What about the cable networks?
Under the now-defunct Netflix deal, WBD’s cable networks would have split off into a different company from its streaming ventures. That means that Netflix would have had nothing to do with the cable news network CNN.
However, Paramount Skydance’s bid was different. Paramount offered to purchase the entirety of WBD, keeping its streaming and cable businesses combined. So now Paramount, which already owns CBS News, is also going to own CNN.
So is Ellison going to sell off the cable networks? Apparently not. “There’s [sic] no plans to divest or spin off a package of cable assets at this time,” said Paramount Skydance’s Chief Strategy Officer Andy Gordon on Monday.
This makes sense—control over WBD’s cable networks means control over CNN, and control over CNN means a lot of influence over American politics.

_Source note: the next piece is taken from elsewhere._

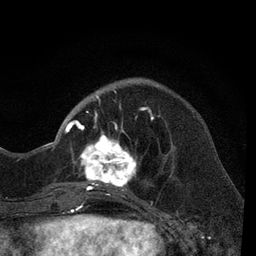
Breast MRI, one axial slice; cropped to one breast; dynamic contrast-enhanced series, time point 2 of 7 at this slice position (early post-contrast); 3 T; TE 2.2 ms, TR 5.5 ms; 2 mm slice thickness; 256 × 256 image matrix, field of view 150 × 150 mm. Female patient.
Outlined on this slice (semi-automatically segmented with operator editing):
- enhancing-tissue mask used for the functional tumour volume (all voxels passing the contrast-enhancement thresholds inside the analysis volume; usually the tumour): box from (x=66, y=85) to (x=165, y=206) px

It’s worth noting that David Ellison’s father is a Trump ally and recently moved closer to Mar-a-Lago, and that David Ellison once assured the Trump administration that he’d “make sweeping changes to CNN.”
President Trump has disapproved of CNN’s coverage in the past, calling it a “political arm of the Democrat Party.” It stands to reason that his allies at Paramount might try to turn CNN into a Republican asset after the merger, becoming much more like Fox News.
It’s also unclear whether Paramount is still backed by the governments of three Middle Eastern countries that supported its initial bid at the end of 2025. According to Business Insider, Saudi Arabia, Qatar, and Abu Dhabi offered $24 billion to help Paramount Skydance acquire Warner Bros. Discovery, and no one knows the terms of that deal or whether it carried over to the final sale. But if it did, that would mean three foreign governments might control a major American news source.
The political implications could become seismic, deepening the fissures already yawning throughout American society.